Give yourself the best opportunity to strike the ball well. One of the most important mental and physical things you can do is start off with a good pre-shot routine. It's easy:
1. get a good grip on the club
2. set the club face behind the ball so it is properly aligned to your target
3. set your stance after (only after) you have aligned the club face
4. make a waggle movement behind the ball. This will send a message to the brain as to the back swing plane you want to have
5. take a deep breath and let it out slowly to relax your arms and upper body

If you watch really good golfers they use some sort of pre-shot routine and follow it for every single shot they make. This creates a swing strategy and develops consistancy. A good routine will provide you the best opportunity to strike the ball correctly.


----------



## 300Yards (Jan 23, 2007)

This is good advice..everyone should have some sort of routine. However, I don't think that everyone should go with what your saying to do. I feel it's important for everyone to develop a routine that works for them. 

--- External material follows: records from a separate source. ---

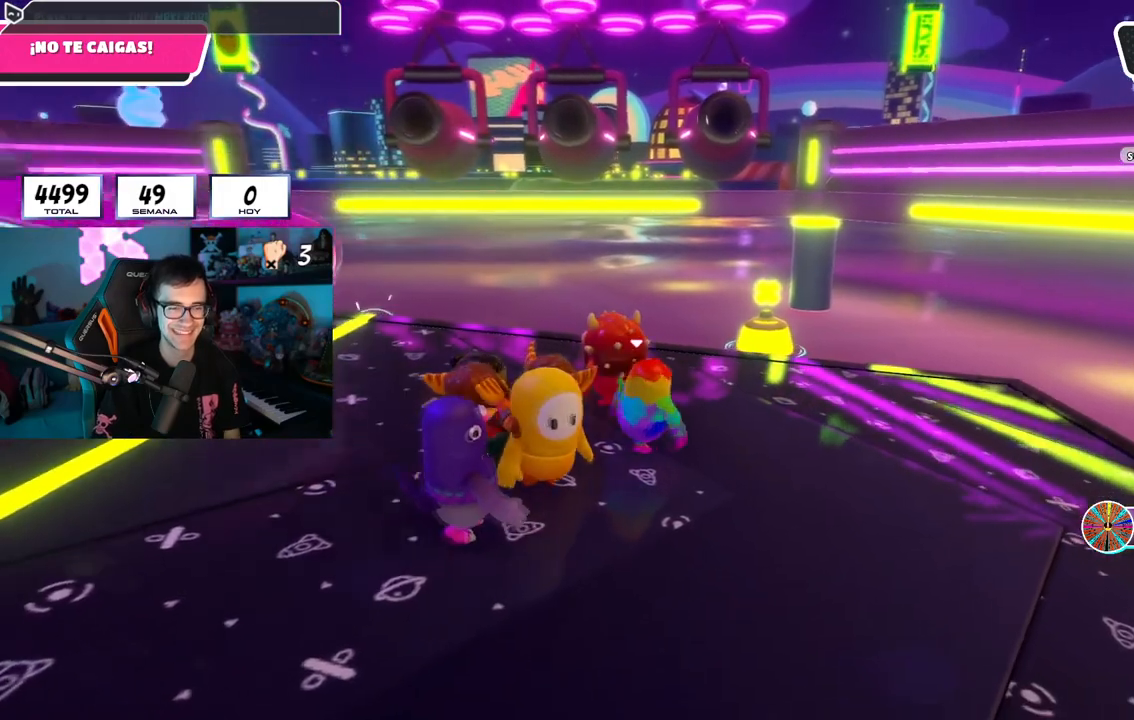
{"buttons": [], "left_stick": "left", "right_stick": "center", "events": [[84, "left_stick", "center"], [151, "left_stick", "right"], [384, "left_stick", "left"]]}
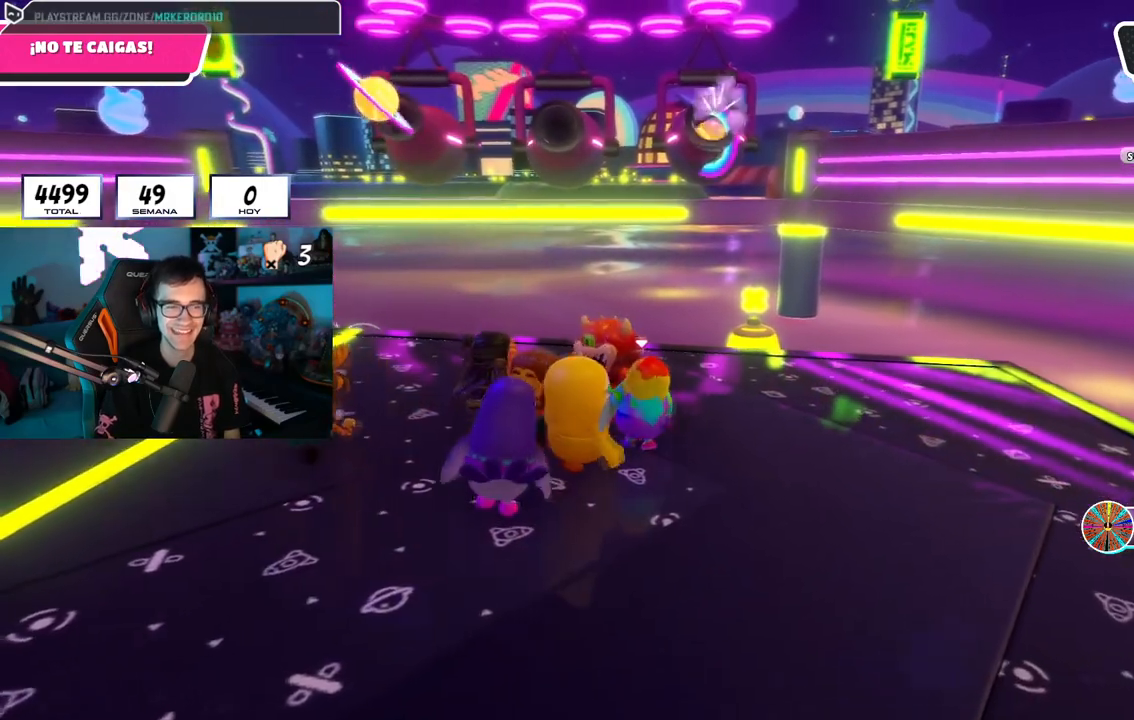
{"buttons": [], "left_stick": "left", "right_stick": "center", "events": [[150, "left_stick", "right"], [434, "left_stick", "left"]]}
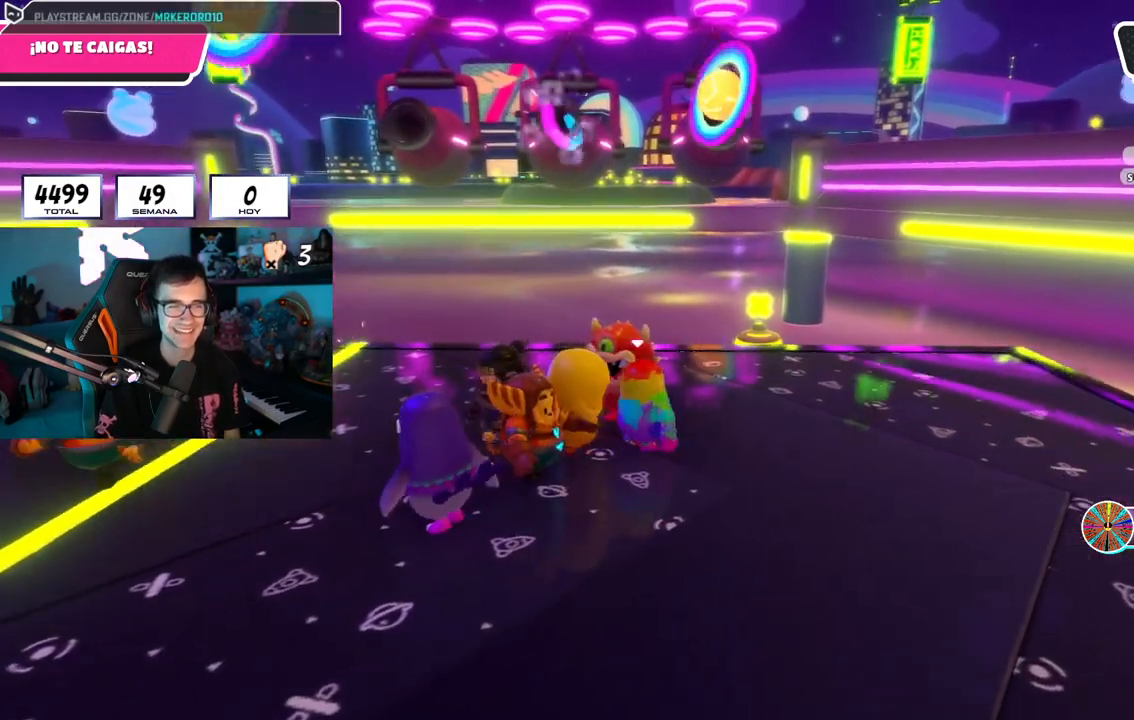
{"buttons": [], "left_stick": "left", "right_stick": "center", "events": [[201, "left_stick", "right"], [267, "left_stick", "up-right"], [401, "left_stick", "left"]]}
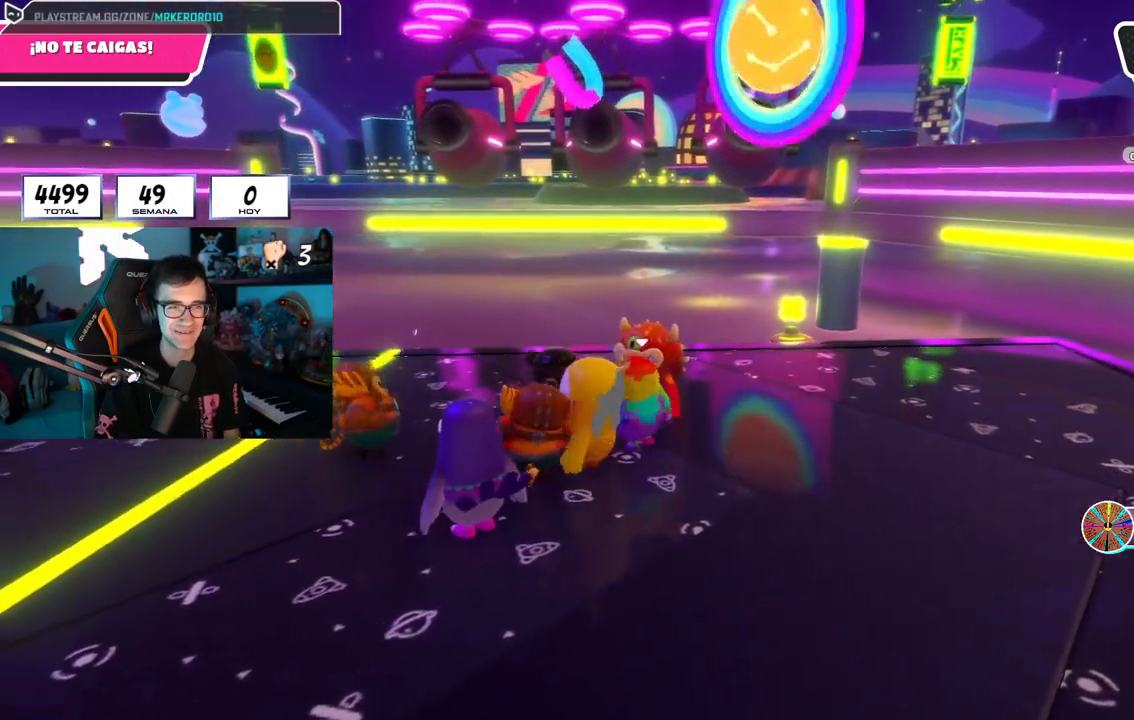
{"buttons": [], "left_stick": "right", "right_stick": "center", "events": [[33, "left_stick", "center"], [100, "left_stick", "right"]]}
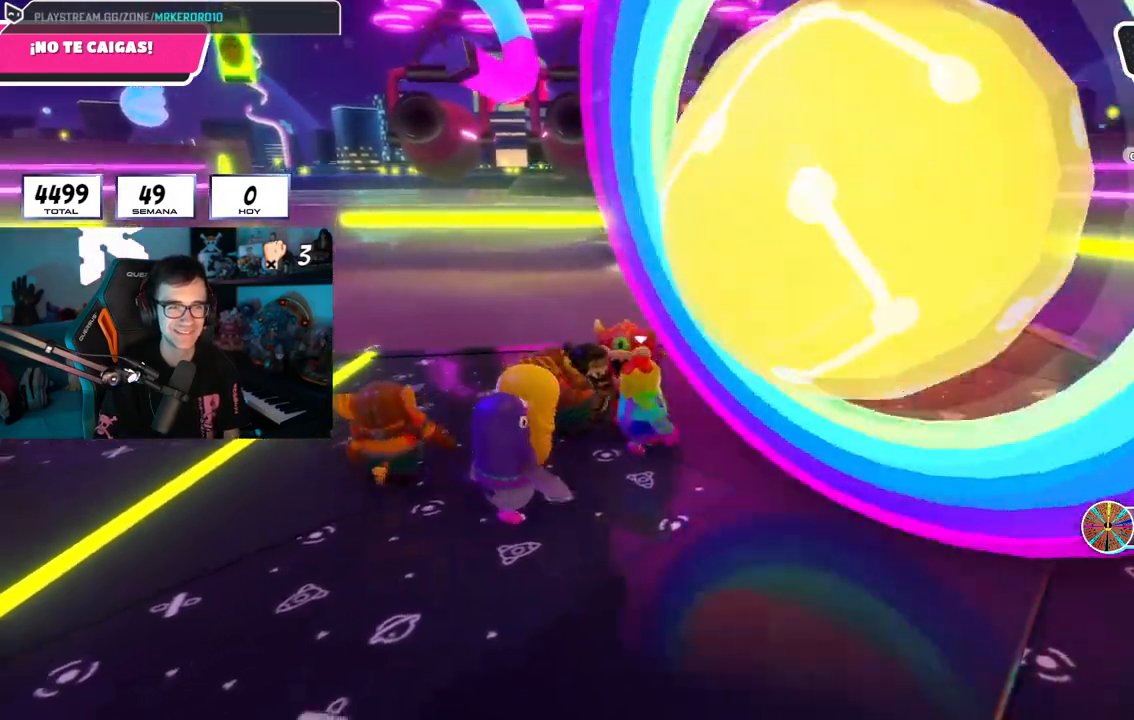
{"buttons": [], "left_stick": "center", "right_stick": "center", "events": [[67, "left_stick", "center"], [117, "left_stick", "left"], [251, "left_stick", "right"], [501, "left_stick", "center"]]}
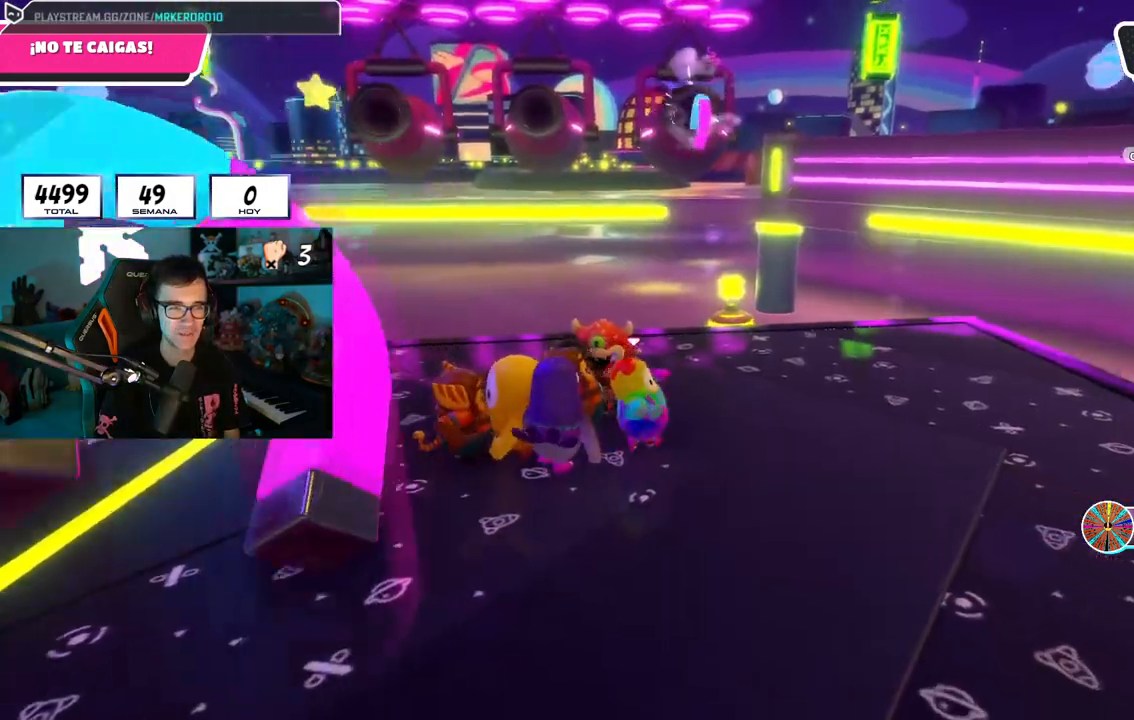
{"buttons": [], "left_stick": "left", "right_stick": "center", "events": [[17, "left_stick", "left"], [233, "left_stick", "up-left"], [350, "left_stick", "center"], [500, "left_stick", "left"]]}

My routine is; first I visualize my target from behind. I get a case a of tunnel vision, if you will. I try to feel the shot. Then I take a practice swing or two beside the ball, towards my target, to get a feel for power for my shot. Then I address the ball, aligning my feet first, then letting the rest of my body align, until I align with the ball. I use divots as references as to where to aim. Then after I get comfortable, I take my swing, and hope my shot goes the way I envisioned. As long as I stick to my routine, it usually does.


----------



## cbwheeler (Apr 9, 2007)

I agree. Different things work for different people. Some people play really quickly, so they have a quick routine. Some people play slower, so they have a slower routine. Whatever it may be, do it the same every time. This helps put your golf game on auto pilot.


----------



## Foster4 (May 2, 2007)

one thing i disagree with is ..aligning your feet first? always club first then feet and body ...if you align body first then set the club then it could be way off and over compensate for the shot....your brain sees the club and then aligns your body to that ...your brain doesn't see your body and align the club to that...same with putting you either put the putter behind the ball with both hands or your right hand for righty's and leftys its your left hand...same with you always approach the ball from behind it ...putting and hitting. go watch the pros on tv all weekend and see if you see one pro begin his routine beside the ball ..it won't happen ...try to find one that sets his stace before his club ...You probably won't ...i do leave a lil uncertainty in that cuz you never know ..But i would say 99% put club then stance. Cuz your brain can see that and send signals to your body ..it can't send signals to the club. Then check to see if the putting one is true ...see how many walk from behind ...take practice strokes beside the ball then place the putter behind the ball with 2 hands or there back hand ...Just watch them then you come back here and see if i'm right. because the back hand is the one that does the work in the stroke the front hand is the steady hand that keeps it still for control.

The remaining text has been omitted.